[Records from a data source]
****************
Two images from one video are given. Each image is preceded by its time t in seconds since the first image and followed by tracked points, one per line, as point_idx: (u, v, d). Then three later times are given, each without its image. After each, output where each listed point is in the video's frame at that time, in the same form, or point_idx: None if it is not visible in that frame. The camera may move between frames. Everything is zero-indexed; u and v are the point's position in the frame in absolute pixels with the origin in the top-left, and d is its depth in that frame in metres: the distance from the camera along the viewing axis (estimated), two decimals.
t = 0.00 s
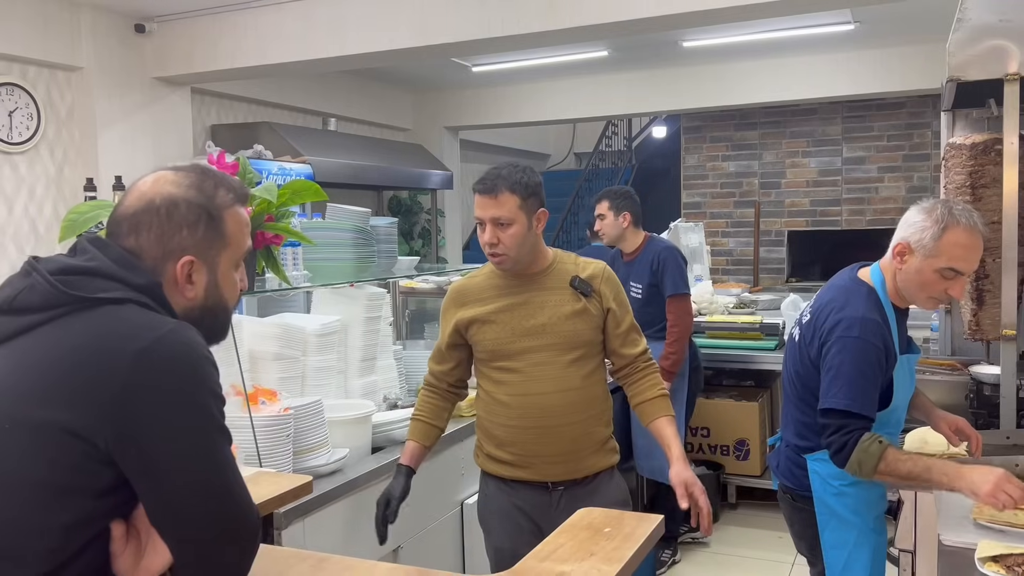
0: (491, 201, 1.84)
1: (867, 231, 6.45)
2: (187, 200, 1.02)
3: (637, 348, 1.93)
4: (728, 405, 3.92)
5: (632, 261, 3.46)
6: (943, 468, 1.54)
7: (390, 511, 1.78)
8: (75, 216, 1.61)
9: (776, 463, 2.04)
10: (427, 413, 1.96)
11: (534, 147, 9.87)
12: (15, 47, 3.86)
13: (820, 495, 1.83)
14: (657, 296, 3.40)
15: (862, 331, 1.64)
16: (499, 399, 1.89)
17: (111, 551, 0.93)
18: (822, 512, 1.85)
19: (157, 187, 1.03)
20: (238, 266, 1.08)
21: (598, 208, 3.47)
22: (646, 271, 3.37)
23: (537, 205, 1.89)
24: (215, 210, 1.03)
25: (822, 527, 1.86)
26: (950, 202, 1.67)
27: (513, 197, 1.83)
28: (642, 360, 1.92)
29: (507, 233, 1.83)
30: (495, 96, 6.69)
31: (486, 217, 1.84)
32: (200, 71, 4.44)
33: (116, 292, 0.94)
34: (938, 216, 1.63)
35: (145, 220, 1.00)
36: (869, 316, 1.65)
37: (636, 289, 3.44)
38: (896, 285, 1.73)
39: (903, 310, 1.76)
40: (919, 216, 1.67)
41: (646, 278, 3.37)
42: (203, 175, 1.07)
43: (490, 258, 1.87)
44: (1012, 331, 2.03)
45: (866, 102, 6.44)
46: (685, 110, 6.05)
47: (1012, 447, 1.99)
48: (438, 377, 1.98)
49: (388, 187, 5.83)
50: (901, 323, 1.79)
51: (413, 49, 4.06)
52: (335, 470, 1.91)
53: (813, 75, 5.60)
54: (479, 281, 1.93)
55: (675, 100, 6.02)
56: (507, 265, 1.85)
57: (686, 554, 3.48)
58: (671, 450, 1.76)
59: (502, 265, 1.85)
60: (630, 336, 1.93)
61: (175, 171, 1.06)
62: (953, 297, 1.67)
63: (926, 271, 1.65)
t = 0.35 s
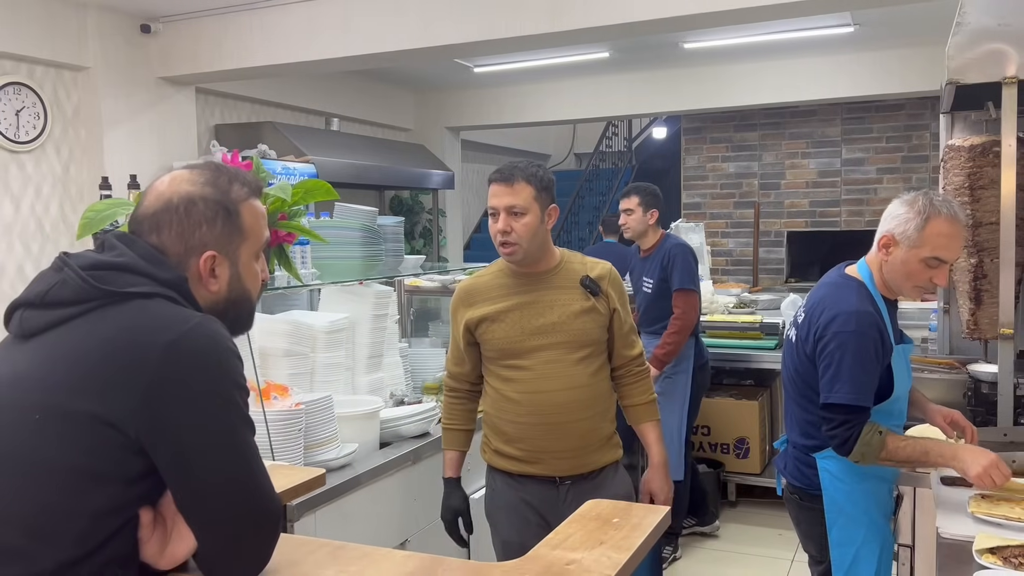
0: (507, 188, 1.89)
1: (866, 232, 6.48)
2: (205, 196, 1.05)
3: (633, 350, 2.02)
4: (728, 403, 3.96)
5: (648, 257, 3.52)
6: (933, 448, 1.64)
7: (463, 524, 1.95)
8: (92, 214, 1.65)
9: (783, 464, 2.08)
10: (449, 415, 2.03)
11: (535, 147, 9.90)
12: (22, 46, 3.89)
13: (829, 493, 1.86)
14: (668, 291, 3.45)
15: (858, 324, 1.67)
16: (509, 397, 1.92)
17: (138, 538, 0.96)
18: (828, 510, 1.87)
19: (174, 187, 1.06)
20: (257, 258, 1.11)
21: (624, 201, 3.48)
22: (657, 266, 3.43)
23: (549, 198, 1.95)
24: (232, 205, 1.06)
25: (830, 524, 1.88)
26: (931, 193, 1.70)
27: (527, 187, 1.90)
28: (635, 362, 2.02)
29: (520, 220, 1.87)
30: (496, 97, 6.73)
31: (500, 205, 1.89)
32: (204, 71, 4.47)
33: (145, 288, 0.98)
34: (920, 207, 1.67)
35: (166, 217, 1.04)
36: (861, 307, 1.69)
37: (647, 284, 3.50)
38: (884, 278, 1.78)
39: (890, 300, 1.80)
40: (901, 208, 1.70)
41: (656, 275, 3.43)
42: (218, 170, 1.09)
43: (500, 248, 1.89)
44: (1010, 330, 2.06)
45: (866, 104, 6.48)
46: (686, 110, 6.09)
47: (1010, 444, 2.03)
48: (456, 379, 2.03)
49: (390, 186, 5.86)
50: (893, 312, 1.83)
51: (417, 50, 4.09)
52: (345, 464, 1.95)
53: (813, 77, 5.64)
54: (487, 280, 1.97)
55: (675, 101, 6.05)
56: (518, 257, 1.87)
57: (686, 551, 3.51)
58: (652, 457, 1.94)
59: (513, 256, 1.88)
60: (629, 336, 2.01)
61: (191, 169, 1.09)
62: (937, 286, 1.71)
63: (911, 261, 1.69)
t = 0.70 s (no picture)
0: (511, 189, 1.91)
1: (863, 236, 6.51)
2: (212, 193, 1.07)
3: (637, 347, 2.05)
4: (725, 405, 3.99)
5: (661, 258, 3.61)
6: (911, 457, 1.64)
7: (447, 521, 1.91)
8: (102, 213, 1.67)
9: (783, 465, 2.10)
10: (448, 414, 2.05)
11: (533, 149, 9.93)
12: (25, 46, 3.91)
13: (829, 493, 1.88)
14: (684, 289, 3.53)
15: (843, 321, 1.71)
16: (512, 395, 1.95)
17: (153, 528, 0.99)
18: (827, 510, 1.90)
19: (183, 185, 1.08)
20: (266, 255, 1.13)
21: (643, 203, 3.59)
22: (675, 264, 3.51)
23: (552, 198, 1.98)
24: (239, 201, 1.08)
25: (829, 523, 1.90)
26: (924, 196, 1.73)
27: (532, 187, 1.92)
28: (638, 360, 2.05)
29: (525, 221, 1.90)
30: (497, 99, 6.76)
31: (505, 206, 1.91)
32: (207, 72, 4.49)
33: (159, 284, 1.01)
34: (913, 209, 1.70)
35: (174, 215, 1.06)
36: (849, 307, 1.73)
37: (663, 284, 3.57)
38: (873, 279, 1.81)
39: (880, 301, 1.83)
40: (895, 210, 1.73)
41: (674, 273, 3.51)
42: (229, 169, 1.11)
43: (505, 247, 1.92)
44: (1005, 332, 2.09)
45: (863, 109, 6.52)
46: (685, 114, 6.12)
47: (1005, 445, 2.03)
48: (456, 376, 2.04)
49: (389, 188, 5.88)
50: (883, 315, 1.86)
51: (418, 53, 4.12)
52: (348, 462, 1.97)
53: (812, 81, 5.67)
54: (491, 280, 1.99)
55: (675, 104, 6.08)
56: (523, 254, 1.90)
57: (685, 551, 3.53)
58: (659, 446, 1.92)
59: (518, 254, 1.91)
60: (631, 334, 2.03)
61: (202, 166, 1.11)
62: (925, 287, 1.74)
63: (902, 261, 1.72)
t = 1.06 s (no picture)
0: (508, 194, 1.93)
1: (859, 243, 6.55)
2: (214, 194, 1.09)
3: (631, 351, 2.05)
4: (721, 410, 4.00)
5: (668, 261, 3.62)
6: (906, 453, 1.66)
7: (462, 526, 1.94)
8: (104, 215, 1.69)
9: (778, 470, 2.12)
10: (448, 417, 2.06)
11: (531, 155, 9.96)
12: (26, 48, 3.92)
13: (821, 496, 1.89)
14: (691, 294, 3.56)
15: (833, 325, 1.73)
16: (509, 397, 1.97)
17: (156, 525, 1.01)
18: (821, 513, 1.91)
19: (189, 187, 1.10)
20: (269, 259, 1.14)
21: (655, 207, 3.54)
22: (684, 268, 3.54)
23: (550, 203, 2.00)
24: (240, 203, 1.09)
25: (823, 526, 1.92)
26: (921, 203, 1.75)
27: (529, 192, 1.93)
28: (633, 364, 2.06)
29: (524, 226, 1.91)
30: (495, 105, 6.79)
31: (502, 210, 1.93)
32: (206, 76, 4.52)
33: (163, 284, 1.02)
34: (910, 216, 1.71)
35: (177, 216, 1.08)
36: (838, 311, 1.75)
37: (672, 286, 3.58)
38: (868, 284, 1.83)
39: (875, 305, 1.85)
40: (892, 216, 1.75)
41: (684, 275, 3.53)
42: (232, 171, 1.13)
43: (504, 251, 1.93)
44: (998, 339, 2.11)
45: (859, 117, 6.56)
46: (683, 121, 6.15)
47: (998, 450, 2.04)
48: (455, 380, 2.06)
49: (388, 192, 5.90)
50: (878, 322, 1.89)
51: (417, 58, 4.14)
52: (346, 463, 1.98)
53: (809, 89, 5.71)
54: (488, 284, 2.01)
55: (673, 111, 6.11)
56: (519, 258, 1.92)
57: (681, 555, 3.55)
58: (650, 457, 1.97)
59: (515, 258, 1.92)
60: (627, 339, 2.05)
61: (207, 170, 1.13)
62: (921, 294, 1.76)
63: (898, 267, 1.74)
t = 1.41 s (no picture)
0: (511, 198, 1.94)
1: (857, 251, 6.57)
2: (221, 197, 1.10)
3: (628, 356, 2.07)
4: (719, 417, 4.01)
5: (681, 267, 3.63)
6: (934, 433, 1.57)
7: (455, 530, 1.95)
8: (108, 218, 1.70)
9: (775, 475, 2.13)
10: (448, 421, 2.06)
11: (531, 161, 9.99)
12: (28, 52, 3.94)
13: (817, 501, 1.91)
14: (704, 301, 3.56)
15: (831, 325, 1.76)
16: (510, 401, 1.98)
17: (160, 525, 1.02)
18: (816, 517, 1.93)
19: (196, 190, 1.12)
20: (275, 263, 1.15)
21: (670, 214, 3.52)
22: (698, 274, 3.55)
23: (550, 208, 2.02)
24: (246, 207, 1.10)
25: (817, 532, 1.94)
26: (920, 211, 1.76)
27: (531, 196, 1.95)
28: (631, 369, 2.08)
29: (523, 228, 1.93)
30: (496, 111, 6.81)
31: (505, 214, 1.94)
32: (208, 81, 4.54)
33: (170, 286, 1.03)
34: (907, 222, 1.73)
35: (185, 219, 1.10)
36: (837, 313, 1.78)
37: (684, 291, 3.57)
38: (867, 291, 1.85)
39: (876, 311, 1.86)
40: (890, 223, 1.76)
41: (697, 281, 3.53)
42: (240, 176, 1.14)
43: (504, 255, 1.95)
44: (995, 346, 2.12)
45: (858, 125, 6.59)
46: (682, 129, 6.18)
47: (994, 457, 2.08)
48: (455, 384, 2.07)
49: (388, 198, 5.92)
50: (878, 331, 1.91)
51: (419, 64, 4.16)
52: (347, 466, 1.99)
53: (808, 97, 5.74)
54: (488, 289, 2.02)
55: (673, 119, 6.14)
56: (522, 262, 1.93)
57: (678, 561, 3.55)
58: (648, 457, 1.98)
59: (517, 262, 1.93)
60: (625, 343, 2.07)
61: (214, 174, 1.14)
62: (918, 301, 1.76)
63: (894, 273, 1.74)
****************
# Task to complete
All lines from the one with "1: (857, 251, 6.57)" to the end of the records must be set down exactly. Skip every line before it.

# The completed task
1: (857, 251, 6.57)
2: (221, 197, 1.10)
3: (628, 356, 2.07)
4: (719, 417, 4.01)
5: (681, 267, 3.63)
6: (934, 433, 1.57)
7: (455, 530, 1.95)
8: (108, 218, 1.70)
9: (775, 475, 2.13)
10: (448, 421, 2.06)
11: (531, 161, 9.99)
12: (28, 52, 3.94)
13: (817, 501, 1.91)
14: (704, 301, 3.56)
15: (831, 325, 1.76)
16: (510, 401, 1.98)
17: (160, 525, 1.02)
18: (816, 517, 1.93)
19: (196, 190, 1.12)
20: (275, 263, 1.15)
21: (670, 214, 3.52)
22: (698, 274, 3.55)
23: (550, 208, 2.02)
24: (246, 207, 1.10)
25: (817, 532, 1.94)
26: (920, 211, 1.76)
27: (531, 196, 1.95)
28: (631, 369, 2.08)
29: (523, 228, 1.93)
30: (496, 111, 6.81)
31: (505, 214, 1.94)
32: (208, 81, 4.54)
33: (170, 286, 1.03)
34: (907, 222, 1.73)
35: (185, 219, 1.10)
36: (837, 313, 1.78)
37: (684, 291, 3.57)
38: (867, 291, 1.85)
39: (876, 311, 1.86)
40: (890, 223, 1.76)
41: (697, 281, 3.53)
42: (240, 176, 1.14)
43: (504, 255, 1.95)
44: (995, 346, 2.12)
45: (858, 125, 6.59)
46: (682, 129, 6.18)
47: (994, 457, 2.08)
48: (455, 384, 2.07)
49: (388, 198, 5.92)
50: (878, 331, 1.91)
51: (419, 64, 4.16)
52: (347, 466, 1.99)
53: (808, 97, 5.74)
54: (488, 289, 2.02)
55: (673, 119, 6.14)
56: (522, 262, 1.93)
57: (678, 561, 3.55)
58: (648, 457, 1.98)
59: (517, 262, 1.93)
60: (625, 343, 2.07)
61: (214, 174, 1.14)
62: (918, 301, 1.76)
63: (894, 273, 1.74)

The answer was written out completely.